> [Task item]
Put the listing, from its first line through the line holding "Para atraer inversiones" inclusive, into a Markdown table with the columns n and Line, one numbered row per line. Leave out the pictures and any blank lines.
::: The data
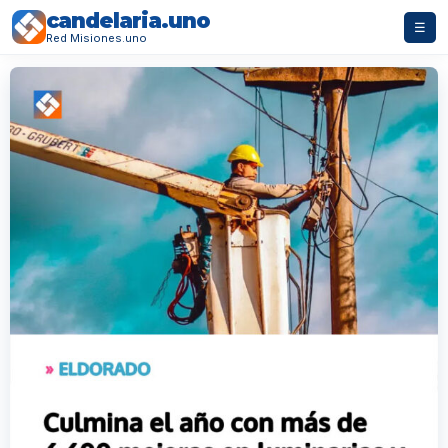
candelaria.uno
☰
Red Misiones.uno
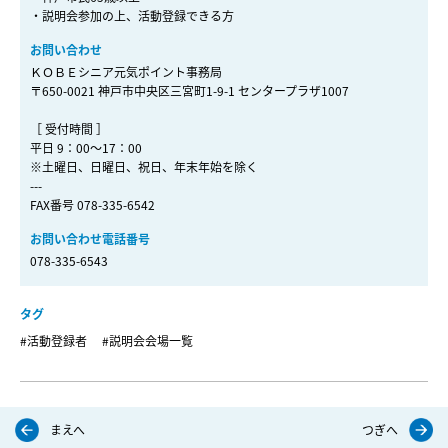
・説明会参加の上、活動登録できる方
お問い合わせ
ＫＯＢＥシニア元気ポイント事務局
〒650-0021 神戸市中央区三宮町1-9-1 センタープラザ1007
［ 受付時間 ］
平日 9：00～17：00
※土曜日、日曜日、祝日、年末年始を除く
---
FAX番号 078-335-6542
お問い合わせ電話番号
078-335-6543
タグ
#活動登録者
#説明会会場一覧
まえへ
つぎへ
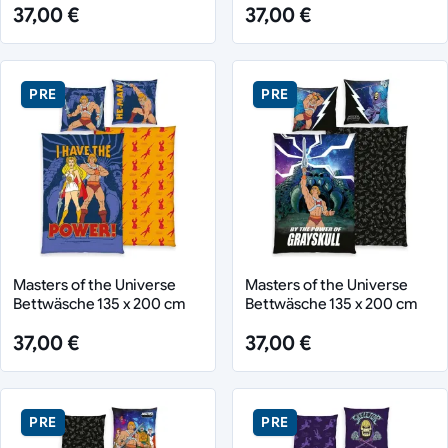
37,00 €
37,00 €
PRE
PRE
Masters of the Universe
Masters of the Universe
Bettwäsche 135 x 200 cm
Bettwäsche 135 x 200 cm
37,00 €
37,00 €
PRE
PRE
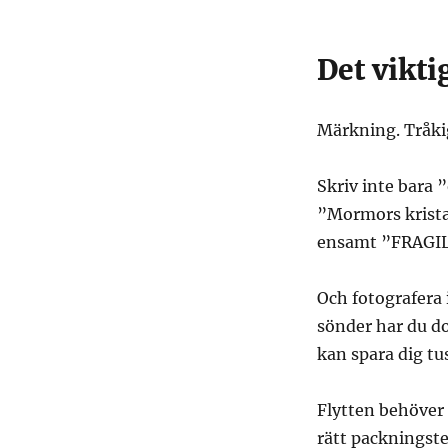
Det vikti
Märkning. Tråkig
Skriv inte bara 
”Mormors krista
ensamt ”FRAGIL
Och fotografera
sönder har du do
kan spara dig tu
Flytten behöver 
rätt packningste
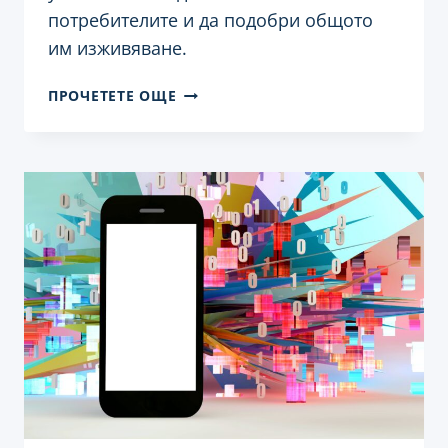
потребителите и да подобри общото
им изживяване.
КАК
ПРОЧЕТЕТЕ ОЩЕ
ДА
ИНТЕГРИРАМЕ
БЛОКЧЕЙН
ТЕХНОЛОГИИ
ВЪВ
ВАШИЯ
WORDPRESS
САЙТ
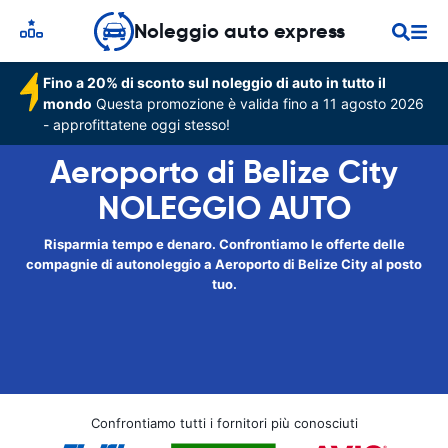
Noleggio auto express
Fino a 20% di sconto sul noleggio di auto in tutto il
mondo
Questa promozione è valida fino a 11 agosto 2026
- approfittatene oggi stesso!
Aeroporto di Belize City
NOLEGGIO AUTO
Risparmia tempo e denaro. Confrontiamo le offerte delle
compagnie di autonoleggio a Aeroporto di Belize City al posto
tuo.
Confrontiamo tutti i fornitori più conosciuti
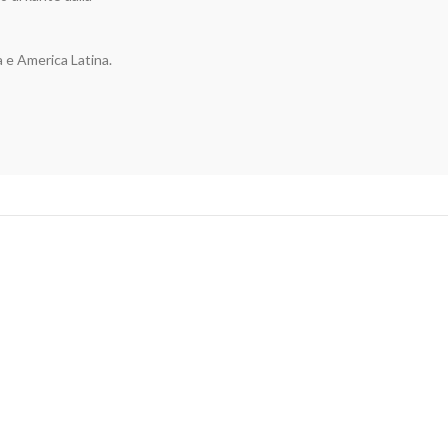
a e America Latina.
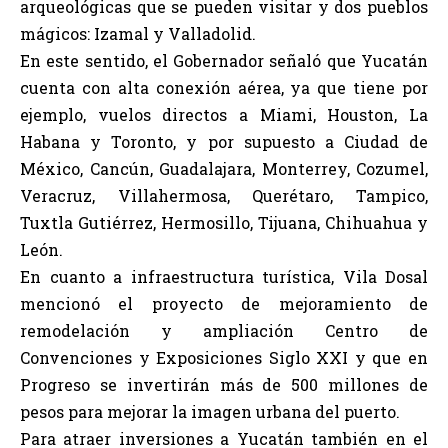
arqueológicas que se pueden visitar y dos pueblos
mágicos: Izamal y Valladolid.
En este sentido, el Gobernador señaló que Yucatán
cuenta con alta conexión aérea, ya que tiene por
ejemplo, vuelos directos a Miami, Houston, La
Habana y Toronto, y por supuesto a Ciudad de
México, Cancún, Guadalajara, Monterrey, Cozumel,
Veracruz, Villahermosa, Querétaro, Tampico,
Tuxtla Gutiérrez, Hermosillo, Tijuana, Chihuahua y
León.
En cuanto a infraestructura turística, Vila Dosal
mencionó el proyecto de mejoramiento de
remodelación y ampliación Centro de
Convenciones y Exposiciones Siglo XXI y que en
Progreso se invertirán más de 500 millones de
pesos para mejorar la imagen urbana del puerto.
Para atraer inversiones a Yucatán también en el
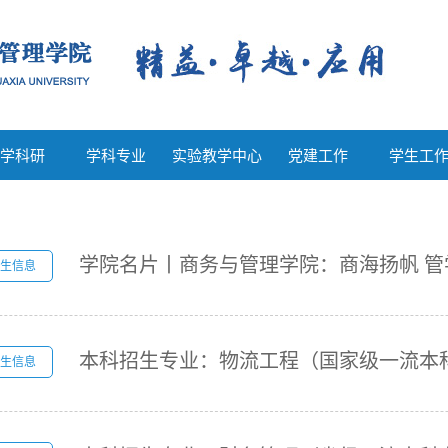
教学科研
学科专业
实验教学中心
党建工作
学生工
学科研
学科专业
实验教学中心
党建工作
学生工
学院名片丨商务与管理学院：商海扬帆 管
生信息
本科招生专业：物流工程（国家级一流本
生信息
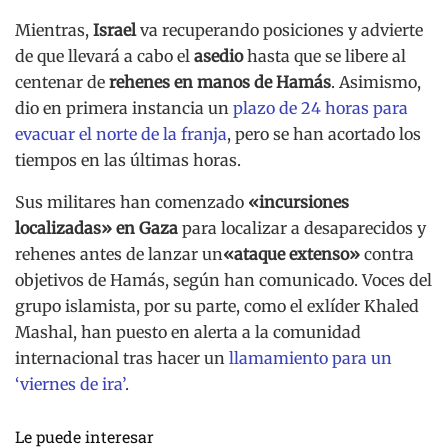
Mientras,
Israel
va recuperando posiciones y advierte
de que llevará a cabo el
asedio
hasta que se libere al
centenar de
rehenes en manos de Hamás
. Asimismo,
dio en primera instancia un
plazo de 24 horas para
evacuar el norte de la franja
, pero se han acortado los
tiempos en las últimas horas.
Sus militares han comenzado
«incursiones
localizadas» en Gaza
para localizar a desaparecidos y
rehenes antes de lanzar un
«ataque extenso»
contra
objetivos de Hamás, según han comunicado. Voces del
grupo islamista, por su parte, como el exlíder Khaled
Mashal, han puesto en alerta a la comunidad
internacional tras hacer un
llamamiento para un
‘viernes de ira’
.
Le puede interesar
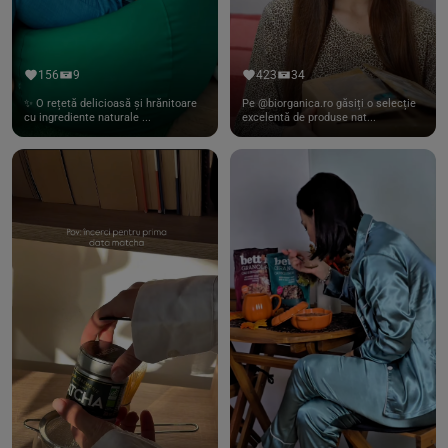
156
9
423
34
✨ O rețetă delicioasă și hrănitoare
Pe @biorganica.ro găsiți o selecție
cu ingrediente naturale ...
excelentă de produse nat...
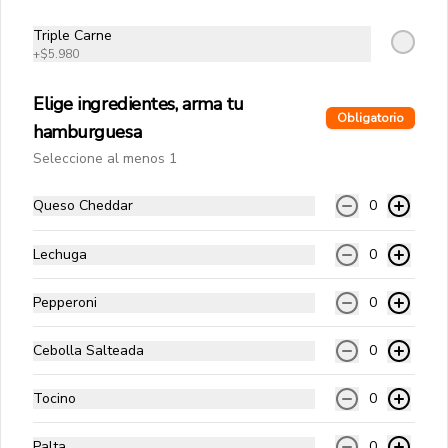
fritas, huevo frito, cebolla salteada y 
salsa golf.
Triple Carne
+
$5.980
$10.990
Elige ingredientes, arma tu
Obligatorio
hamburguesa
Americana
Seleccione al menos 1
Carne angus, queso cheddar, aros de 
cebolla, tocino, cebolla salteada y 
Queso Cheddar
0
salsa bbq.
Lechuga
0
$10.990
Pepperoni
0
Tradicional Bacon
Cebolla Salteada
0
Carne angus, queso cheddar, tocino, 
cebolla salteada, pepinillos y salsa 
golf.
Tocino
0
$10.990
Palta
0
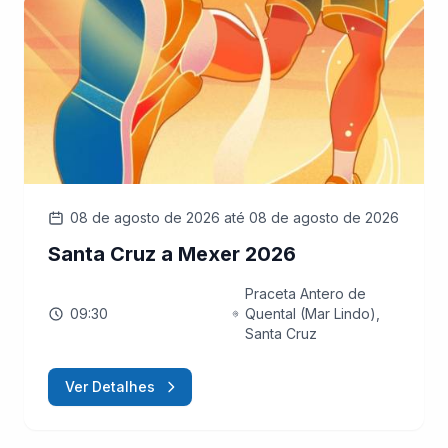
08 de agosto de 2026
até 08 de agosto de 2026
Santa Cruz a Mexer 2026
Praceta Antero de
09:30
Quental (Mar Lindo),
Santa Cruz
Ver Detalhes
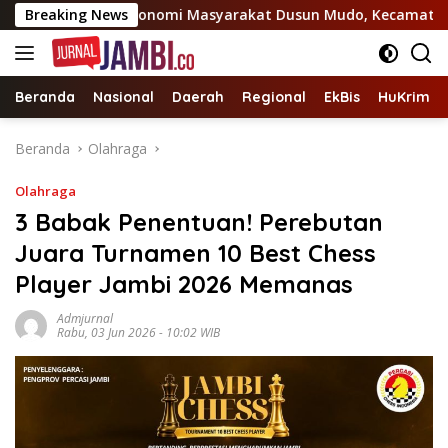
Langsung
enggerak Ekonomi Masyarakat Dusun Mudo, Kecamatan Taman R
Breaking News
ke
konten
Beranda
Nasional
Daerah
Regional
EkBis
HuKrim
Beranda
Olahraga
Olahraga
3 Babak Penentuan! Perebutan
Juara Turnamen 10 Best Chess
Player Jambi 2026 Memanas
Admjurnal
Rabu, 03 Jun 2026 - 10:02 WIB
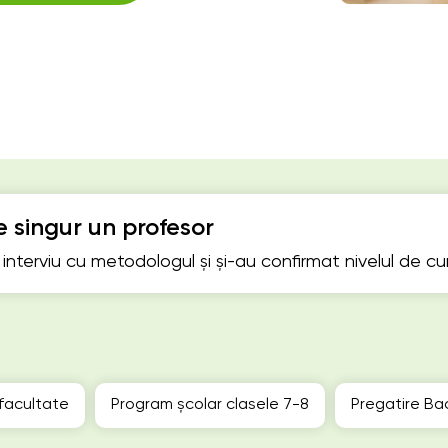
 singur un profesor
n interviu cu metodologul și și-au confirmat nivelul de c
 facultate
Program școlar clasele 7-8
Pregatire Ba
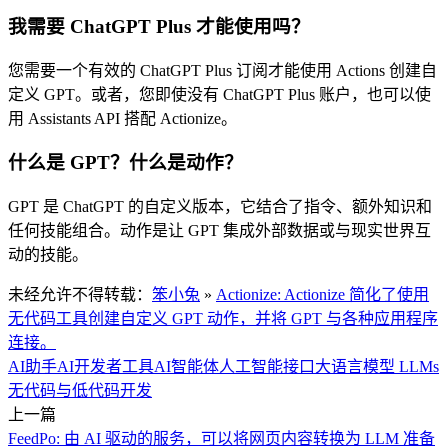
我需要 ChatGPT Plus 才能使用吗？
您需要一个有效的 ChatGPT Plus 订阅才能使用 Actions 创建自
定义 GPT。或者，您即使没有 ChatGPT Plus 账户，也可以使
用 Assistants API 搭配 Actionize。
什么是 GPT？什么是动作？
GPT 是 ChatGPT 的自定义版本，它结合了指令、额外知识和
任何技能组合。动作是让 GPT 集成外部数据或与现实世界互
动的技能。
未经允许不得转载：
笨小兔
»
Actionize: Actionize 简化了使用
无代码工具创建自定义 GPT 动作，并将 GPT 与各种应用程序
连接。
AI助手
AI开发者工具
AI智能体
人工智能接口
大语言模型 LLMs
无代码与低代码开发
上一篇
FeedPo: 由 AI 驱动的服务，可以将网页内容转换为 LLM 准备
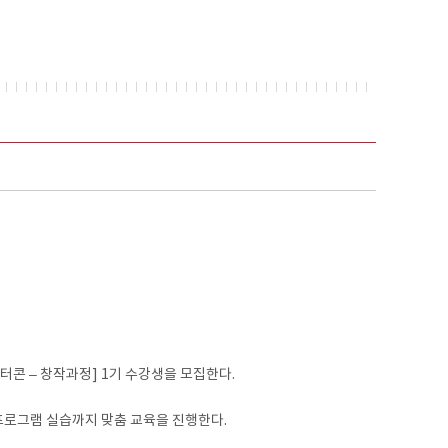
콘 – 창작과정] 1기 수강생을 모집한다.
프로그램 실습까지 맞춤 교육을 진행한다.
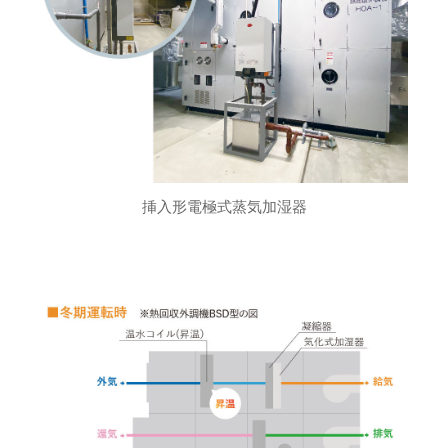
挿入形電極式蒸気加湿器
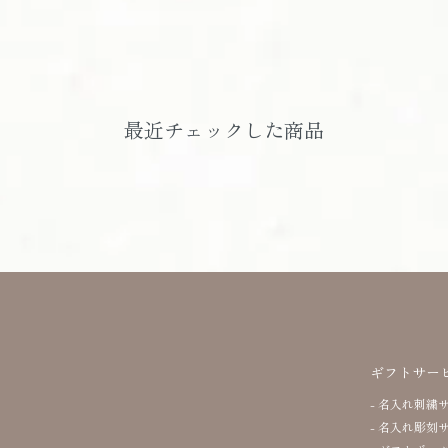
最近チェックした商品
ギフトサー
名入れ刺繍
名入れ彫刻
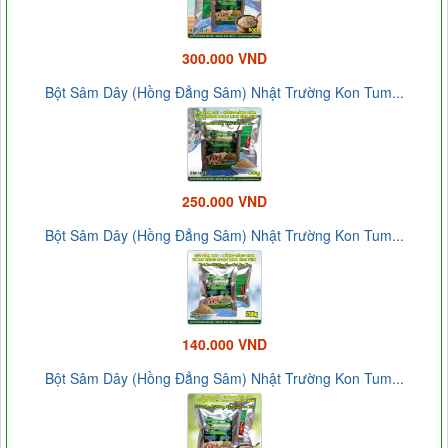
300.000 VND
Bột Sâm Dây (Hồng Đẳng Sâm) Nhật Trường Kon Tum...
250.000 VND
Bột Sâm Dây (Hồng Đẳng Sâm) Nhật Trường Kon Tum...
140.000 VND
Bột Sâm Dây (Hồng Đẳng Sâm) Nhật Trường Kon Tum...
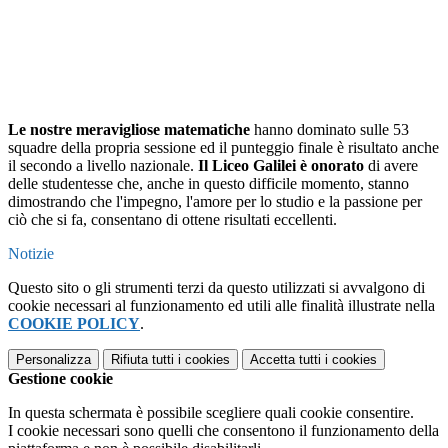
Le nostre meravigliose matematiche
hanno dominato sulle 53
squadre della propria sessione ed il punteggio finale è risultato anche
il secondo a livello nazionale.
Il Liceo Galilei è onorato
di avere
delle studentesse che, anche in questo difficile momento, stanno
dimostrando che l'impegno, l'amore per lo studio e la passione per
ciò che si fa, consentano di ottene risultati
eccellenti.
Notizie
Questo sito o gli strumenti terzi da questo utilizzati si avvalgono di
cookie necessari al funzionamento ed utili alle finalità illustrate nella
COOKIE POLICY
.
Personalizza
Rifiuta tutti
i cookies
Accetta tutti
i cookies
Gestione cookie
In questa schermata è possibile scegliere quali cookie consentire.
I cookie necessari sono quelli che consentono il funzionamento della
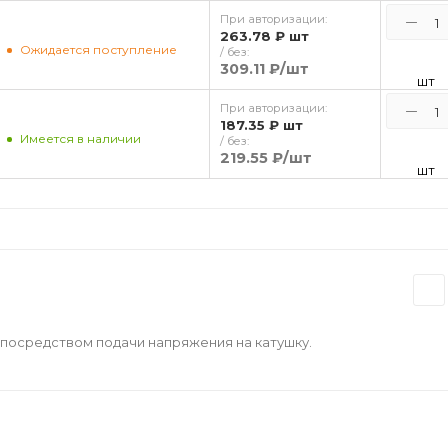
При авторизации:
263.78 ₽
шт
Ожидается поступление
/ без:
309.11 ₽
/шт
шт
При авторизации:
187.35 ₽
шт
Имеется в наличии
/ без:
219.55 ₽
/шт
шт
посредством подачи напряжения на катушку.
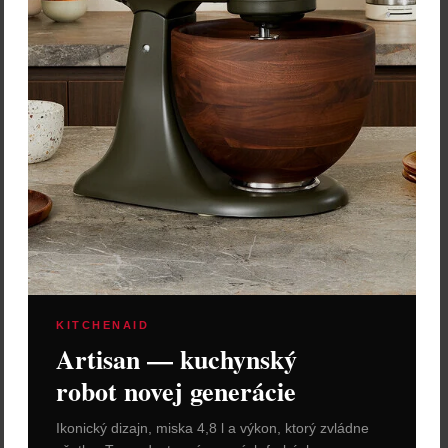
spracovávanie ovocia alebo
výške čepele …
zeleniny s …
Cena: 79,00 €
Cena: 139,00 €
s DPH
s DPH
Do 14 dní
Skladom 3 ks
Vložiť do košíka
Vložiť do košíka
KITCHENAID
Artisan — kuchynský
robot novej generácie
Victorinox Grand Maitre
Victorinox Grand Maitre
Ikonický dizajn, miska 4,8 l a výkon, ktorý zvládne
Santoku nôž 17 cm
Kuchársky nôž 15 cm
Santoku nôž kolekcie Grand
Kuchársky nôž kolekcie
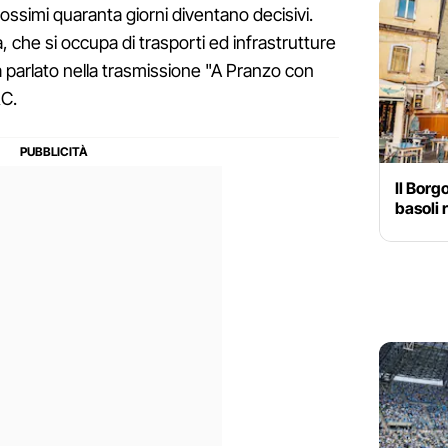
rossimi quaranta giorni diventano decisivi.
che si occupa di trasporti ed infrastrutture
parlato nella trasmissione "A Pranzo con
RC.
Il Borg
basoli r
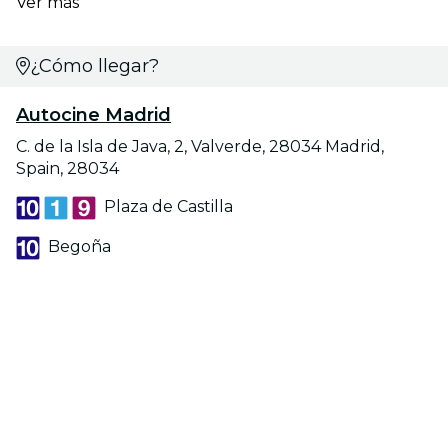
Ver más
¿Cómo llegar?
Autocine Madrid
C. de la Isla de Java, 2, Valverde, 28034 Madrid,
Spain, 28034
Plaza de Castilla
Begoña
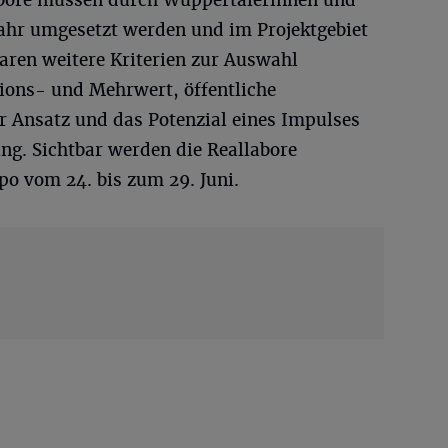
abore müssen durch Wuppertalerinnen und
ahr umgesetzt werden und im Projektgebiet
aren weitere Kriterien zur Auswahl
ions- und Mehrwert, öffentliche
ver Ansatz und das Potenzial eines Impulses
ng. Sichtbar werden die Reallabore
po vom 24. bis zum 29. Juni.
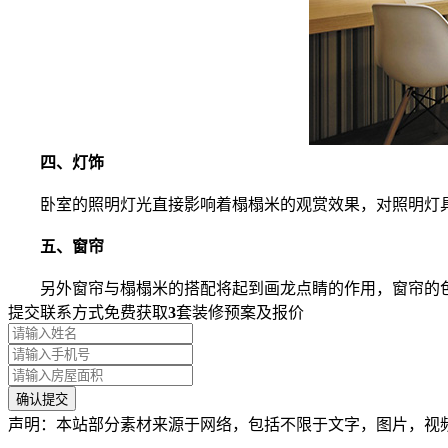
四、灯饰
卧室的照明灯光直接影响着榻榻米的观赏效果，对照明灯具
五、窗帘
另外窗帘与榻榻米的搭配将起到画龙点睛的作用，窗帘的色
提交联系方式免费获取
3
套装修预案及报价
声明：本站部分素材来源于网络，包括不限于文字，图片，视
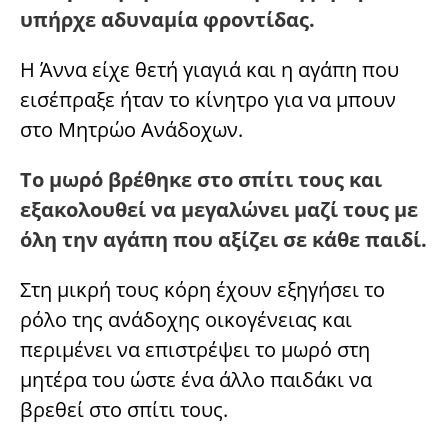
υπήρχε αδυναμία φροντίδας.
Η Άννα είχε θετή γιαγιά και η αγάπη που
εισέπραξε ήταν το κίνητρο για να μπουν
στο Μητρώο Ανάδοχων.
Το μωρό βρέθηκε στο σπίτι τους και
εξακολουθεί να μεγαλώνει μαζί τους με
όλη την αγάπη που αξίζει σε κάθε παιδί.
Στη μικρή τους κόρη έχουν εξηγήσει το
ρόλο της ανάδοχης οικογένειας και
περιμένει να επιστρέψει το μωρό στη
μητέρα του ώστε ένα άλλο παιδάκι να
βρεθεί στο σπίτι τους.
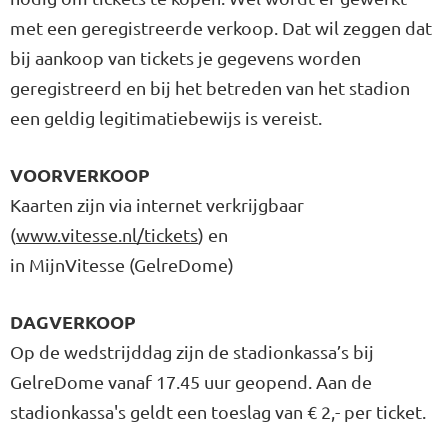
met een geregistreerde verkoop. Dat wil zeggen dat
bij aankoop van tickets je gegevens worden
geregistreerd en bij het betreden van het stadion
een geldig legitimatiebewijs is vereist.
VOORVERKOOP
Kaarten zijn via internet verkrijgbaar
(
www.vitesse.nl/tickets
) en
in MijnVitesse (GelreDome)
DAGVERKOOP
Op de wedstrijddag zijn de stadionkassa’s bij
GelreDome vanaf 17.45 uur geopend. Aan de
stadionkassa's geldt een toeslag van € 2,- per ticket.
::::::
> [Exercise output]
| n | Line |
|---|---|
| 1 | candelaria.uno |
| 2 | ☰ |
| 3 | Red Misiones.uno |
| 4 | ・説明会参加の上、活動登録できる方 |
| 5 | お問い合わせ |
| 6 | ＫＯＢＥシニア元気ポイント事務局 |
| 7 | 〒650-0021 神戸市中央区三宮町1-9-1 センタープラザ1007 |
| 8 | ［ 受付時間 ］ |
| 9 | 平日 9：00～17：00 |
| 10 | ※土曜日、日曜日、祝日、年末年始を除く |
| 11 | --- |
| 12 | FAX番号 078-335-6542 |
| 13 | お問い合わせ電話番号 |
| 14 | 078-335-6543 |
| 15 | タグ |
| 16 | #活動登録者 |
| 17 | #説明会会場一覧 |
| 18 | まえへ |
| 19 | つぎへ |
| 20 | 37,00 € |
| 21 | 37,00 € |
| 22 | PRE |
| 23 | PRE |
| 24 | Masters of the Universe |
| 25 | Masters of the Universe |
| 26 | Bettwäsche 135 x 200 cm |
| 27 | Bettwäsche 135 x 200 cm |
| 28 | 37,00 € |
| 29 | 37,00 € |
| 30 | PRE |
| 31 | PRE |
| 32 | Det vikti |
| 33 | Märkning. Tråkig |
| 34 | Skriv inte bara  |
| 35 | ”Mormors krista |
| 36 | ensamt ”FRAGIL |
| 37 | Och fotografera |
| 38 | sönder har du do |
| 39 | kan spara dig tu |
| 40 | Flytten behöver  |
| 41 | rätt packningste |
| 42 | потребителите и да подобри общото |
| 43 | им изживяване. |
| 44 | КАК |
| 45 | ПРОЧЕТЕТЕ ОЩЕ |
| 46 | ДА |
| 47 | ИНТЕГРИРАМЕ |
| 48 | БЛОКЧЕЙН |
| 49 | ТЕХНОЛОГИИ |
| 50 | ВЪВ |
| 51 | ВАШИЯ |
| 52 | WORDPRESS |
| 53 | САЙТ |
| 54 | Noleggio auto express |
| 55 | Fino a 20% di sconto sul noleggio di auto in tutto il |
| 56 | mondo |
| 57 | Questa promozione è valida fino a 11 agosto 2026 |
| 58 | - approfittatene oggi stesso! |
| 59 | Aeroporto di Belize City |
| 60 | NOLEGGIO AUTO |
| 61 | Risparmia tempo e denaro. Confrontiamo le offerte delle |
| 62 | compagnie di autonoleggio a Aeroporto di Belize City al posto |
| 63 | tuo. |
| 64 | Confrontiamo tutti i fornitori più conosciuti |
| 65 | a e America Latina. |
| 66 | arqueológicas que se pueden visitar y dos pueblos |
| 67 | mágicos: Izamal y Valladolid. |
| 68 | En este sentido, el Gobernador señaló que Yucatán |
| 69 | cuenta con alta conexión aérea, ya que tiene por |
| 70 | ejemplo, vuelos directos a Miami, Houston, La |
| 71 | Habana y Toronto, y por supuesto a Ciudad de |
| 72 | México, Cancún, Guadalajara, Monterrey, Cozumel, |
| 73 | Veracruz, Villahermosa, Querétaro, Tampico, |
| 74 | Tuxtla Gutiérrez, Hermosillo, Tijuana, Chihuahua y |
| 75 | León. |
| 76 | En cuanto a infraestructura turística, Vila Dosal |
| 77 | mencionó el proyecto de mejoramiento de |
| 78 | remodelación y ampliación Centro de |
| 79 | Convenciones y Exposiciones Siglo XXI y que en |
| 80 | Progreso se invertirán más de 500 millones de |
| 81 | pesos para mejorar la imagen urbana del puerto. |
| 82 | Para atraer inversiones a Yucatán también en el |